In the best-case scenario, firms investing in AI could see substantial revenue increases. But even if certain companies don’t generate large amounts of AI revenue, their investments may protect them from competition, while those that fail to invest risk becoming obsolete. In such cases, heavy AI capex and R&D spending are seen as worthwhile, even if the payoff is more implicit than explicit.
Nvidia’s Fair Value Estimate
Nvidia currently holds a 3-star rating, with its stock considered fairly valued based on a long-term fair value estimate of $105 per share. This suggests an equity value of approximately $2.5 trillion, with a fiscal 2025 price-to-earnings ratio of 37 times and a forward price-to-earnings ratio of 27 times for fiscal 2026.
Nvidia’s future stock performance will largely depend on its success in the data center (DC) and AI GPU markets. The company’s DC business has already experienced rapid growth, expanding from $3 billion in fiscal 2020 to $15 billion in fiscal 2023, and more than tripling to $47.5 billion in fiscal 2024. Despite ongoing supply constraints, Nvidia is expected to continue increasing its revenue through fiscal 2025 as more supply becomes available.

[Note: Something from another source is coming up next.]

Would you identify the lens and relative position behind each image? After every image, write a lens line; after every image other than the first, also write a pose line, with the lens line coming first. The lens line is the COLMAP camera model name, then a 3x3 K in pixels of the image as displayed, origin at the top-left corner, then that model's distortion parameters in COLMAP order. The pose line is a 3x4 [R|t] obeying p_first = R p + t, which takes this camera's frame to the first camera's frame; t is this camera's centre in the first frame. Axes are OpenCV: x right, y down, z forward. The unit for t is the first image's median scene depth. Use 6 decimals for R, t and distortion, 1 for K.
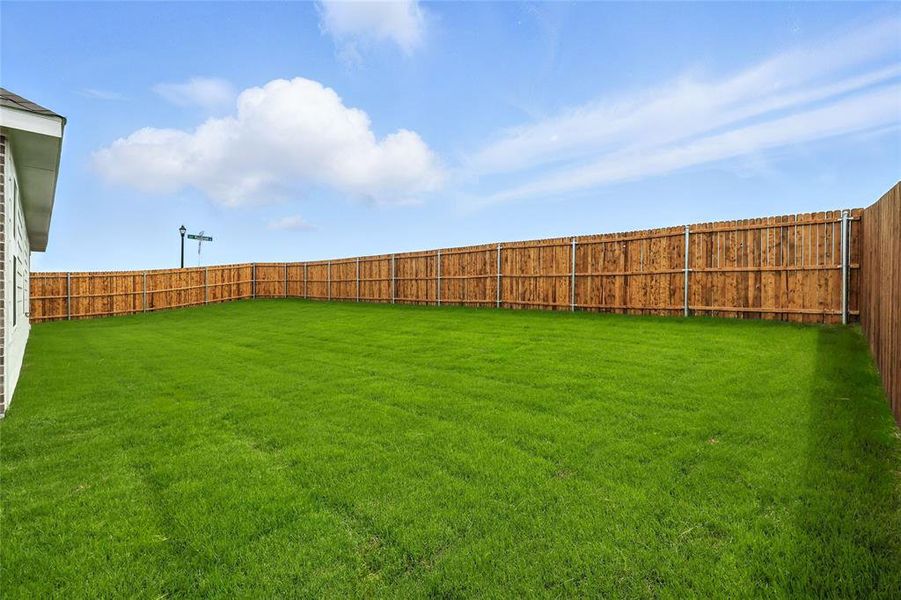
lens RADIAL K [[395.3, 0, 452.1], [0, 395.3, 294.4], [0, 0, 1]] dist [0.002817, 0.000185]
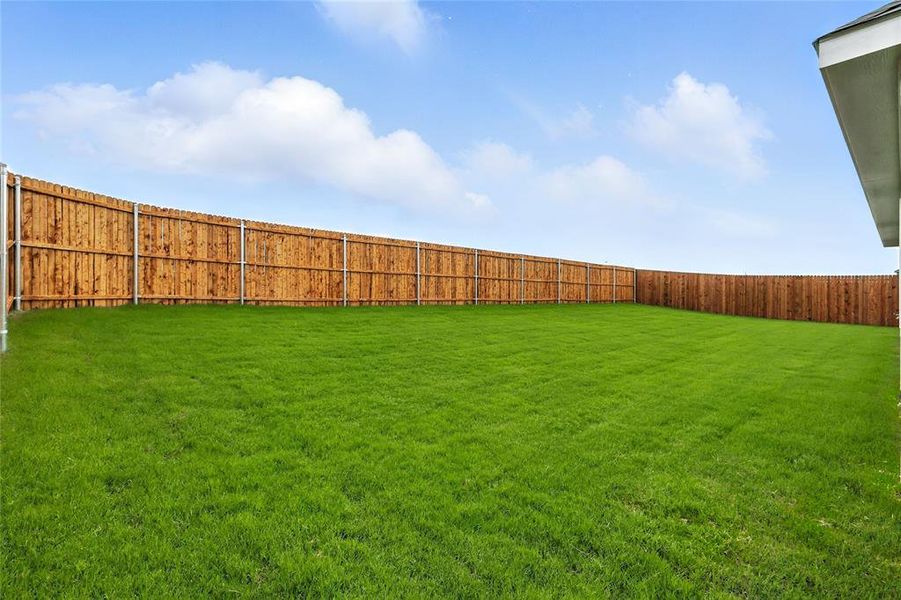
lens RADIAL K [[395.3, 0, 452.1], [0, 395.3, 294.4], [0, 0, 1]] dist [0.002817, 0.000185]
pose [[0.083466, -0.018753, 0.996334, -1.094839], [-0.017666, 0.999638, 0.020295, -0.017821], [-0.996354, -0.019295, 0.083105, 1.027394]]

Looking ahead, Nvidia is projected to see a 133% increase in DC revenue in fiscal 2025, reaching $111 billion. Over the next three years, the company is expected to achieve a 23% compound annual growth rate, fueled by continued investments in data centers by leading enterprise and cloud computing customers. Although Nvidia may experience a temporary slowdown in AI demand or an inventory correction in the medium term, the company’s average annual DC growth rate is expected to stabilize at 10% as AI technology matures.
This combination of exponential growth and strategic investment positions Nvidia to remain a dominant force in the AI and data center markets, with strong potential for sustained revenue growth in the years ahead.